Viral video showcases women’s downhill longboarding
It takes a special breed to ride down a hill wearing shorts and a bikini top. Chiara Poscente, an avid longboarder and recent online viral sensation happens to be one of those crazy few.
In a four minute video posted on YouTube, Poscente and her friend Anna O’Neill navigate the twists and turns of Washington State’s Maryhill Loops Road.
The casual manner in which both riders zoom down, along with their choice of clothing, has made the video explode online. The original video has over 250,000 views and has been shared across popular websites such as Break.com and on the Feed blog for CBS News.
Photo courtesy of YouTubeYoutube commenters have remarked about the choice of clothing. Commenter dojapatrol1 said that their clothing choices made it was a “gore video waiting to happen.”
Others have marvelled at the speed in which they travelled down the road, admiring the women’s bravery.
The amount of risk posed to the riders was minimal, according to Poscente.
“To an untrained eye, I could see how it would look that way.
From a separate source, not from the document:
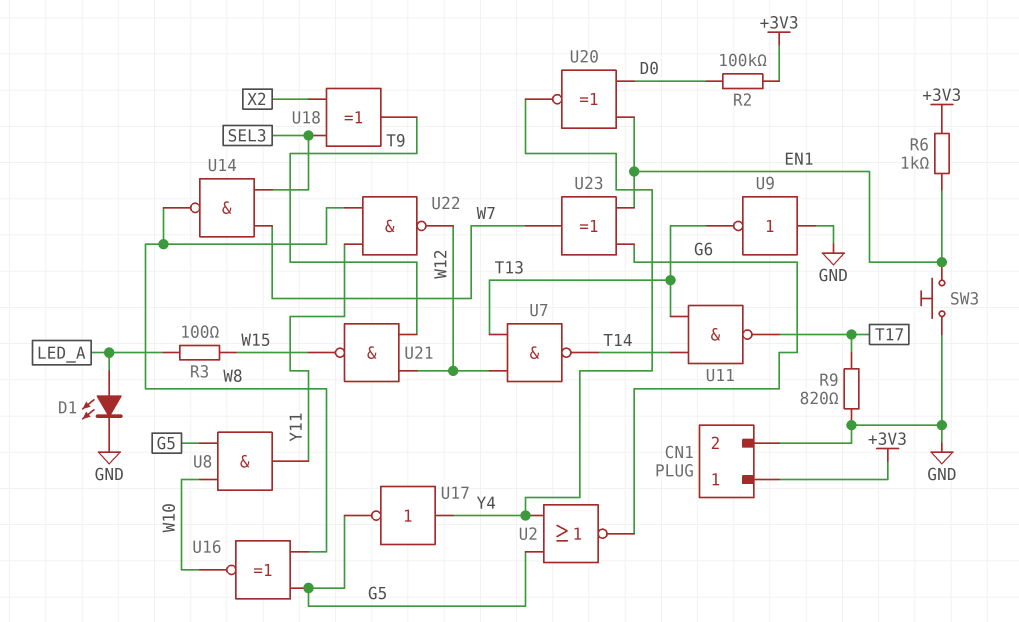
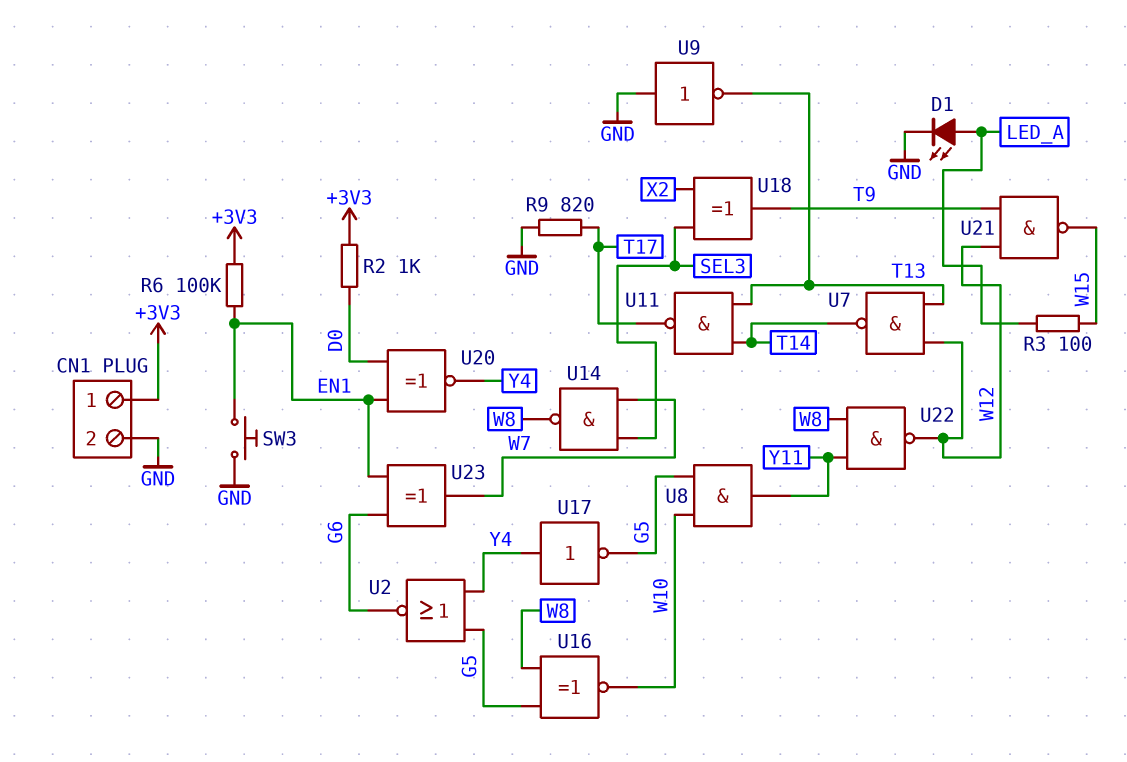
R2: 100k (+3V3, D0) -> 1k (+3V3, D0)
R6: 1k (+3V3, EN1) -> 100k (+3V3, EN1)

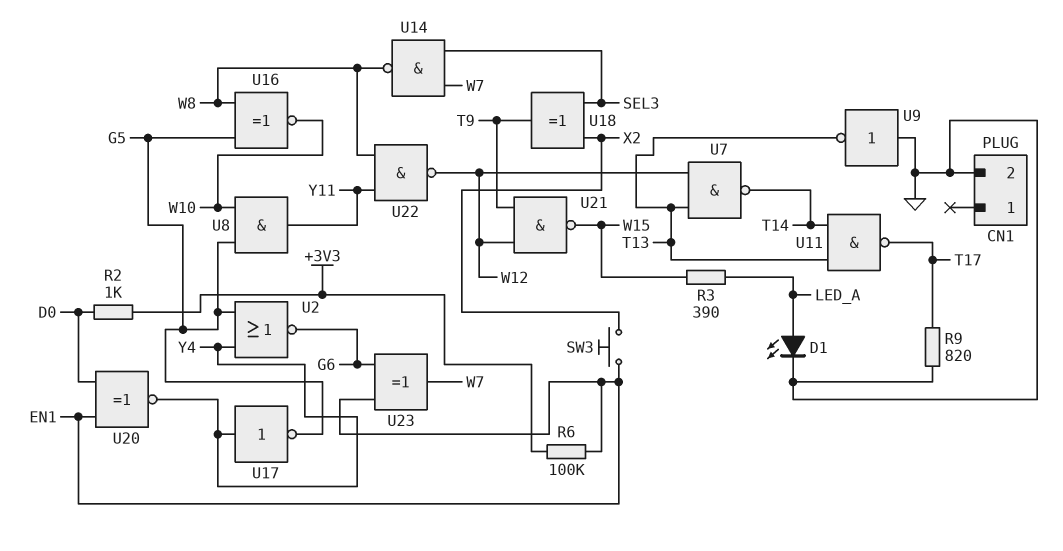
CN1 pin 1: +3V3 -> none
R3: 100 (LED_A, W15) -> 390 (LED_A, W15)
SW3: button (EN1, GND) -> button (EN1, X2)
But we weren’t pushing our limits or going very fast,” she says, adding that they were on a closed road, swept clear of debris and pebbles.
“Mind you, if you get knocked off your board by a pebble, you probably aren’t ready to be bombing hills yet.”
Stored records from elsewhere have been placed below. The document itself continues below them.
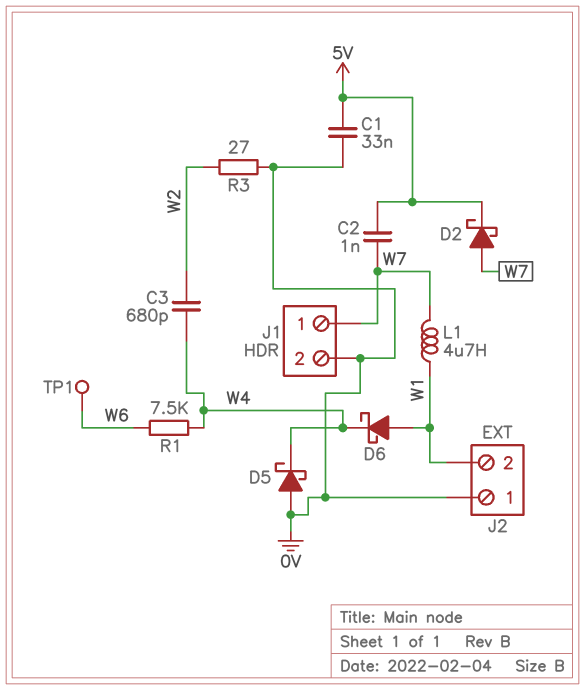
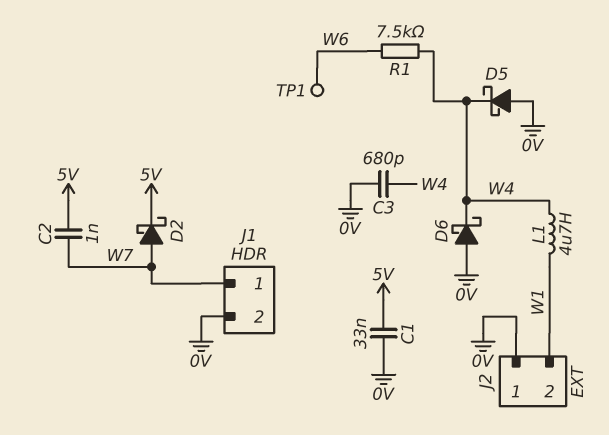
C3: 680pF (W2, W4) -> 680pF (0V, W4)
D6: schottky (A W1, K W4) -> schottky (A 0V, K W4)
L1: 4.7uH (W1, W7) -> 4.7uH (W1, W4)
R3: 27 (0V, W2) -> none

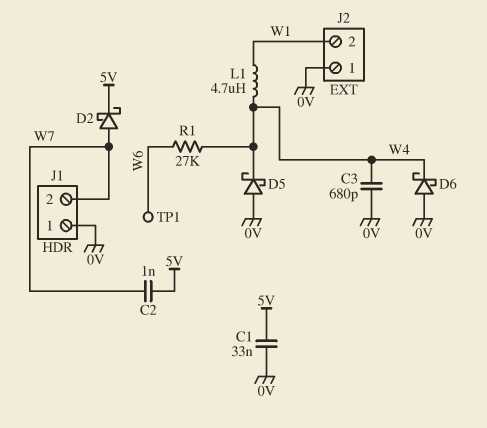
J1 pin 1: W7 -> 0V
J1 pin 2: 0V -> W7
R1: 7.5k (W4, W6) -> 27k (W4, W6)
Longboards, which look like oversized skateboards, originated in Hawaii from surfers who were looking at ways to occupy their time when the waves weren’t there.
Downhill longboarding, also known as speedboarding, is a sport that grew out of longboarding. Competitors race against each other down long hills for the best time.
Poscente, who grew up in Calgary and now resides in North Vancouver, got into speedboarding through her younger brother Luca seven years ago.
“I tried it, fell off and broke my nose and swore I’d never do it again.”
When asked what led to her going back to longboarding, she laughs.
“I don’t like to be bested by things. So I think I got very cranky by the fact that I’d been beaten by a piece of plywood,” Poscente says.
Six months after the nose-breaking incident, Poscente was in her first official race, and has gone on to participate in races in North America and in Europe – something which wasn’t always easy.
“At my first race seven years ago, there were 260 entrants and five of them were female and that hasn’t really changed. In North America, it’s not so bad.”
Attitudes in Europe were different, though. Poscente describes an incident she had in 2008 when she had travelled overseas. Despite qualifying, Poscente was told by race organizers that she and her friend weren’t welcome to race in the open division.
“They told us that we were taking spots from men who had paid to race. Our argument was, ‘Well, we’re faster,’” she says.
Encountering attitudes like that has made it easier for Poscente to deal with some of the nastier comments being posted online about her video.
“After seven years in a very, very male dominated sport, I’m used to it,” she says.
“There are a ton of skaters out there, like Katie Neilson or Alicia Fillback. But there’s no recognition. Meanwhile, I take my shirt off, bomb down a hill and all of a sudden there’s 80,000 views in less than 48 hours.
“It’s unfortunate that sex sells more than skill, but at the same time, it’s getting women’s downhill exposure,” she says.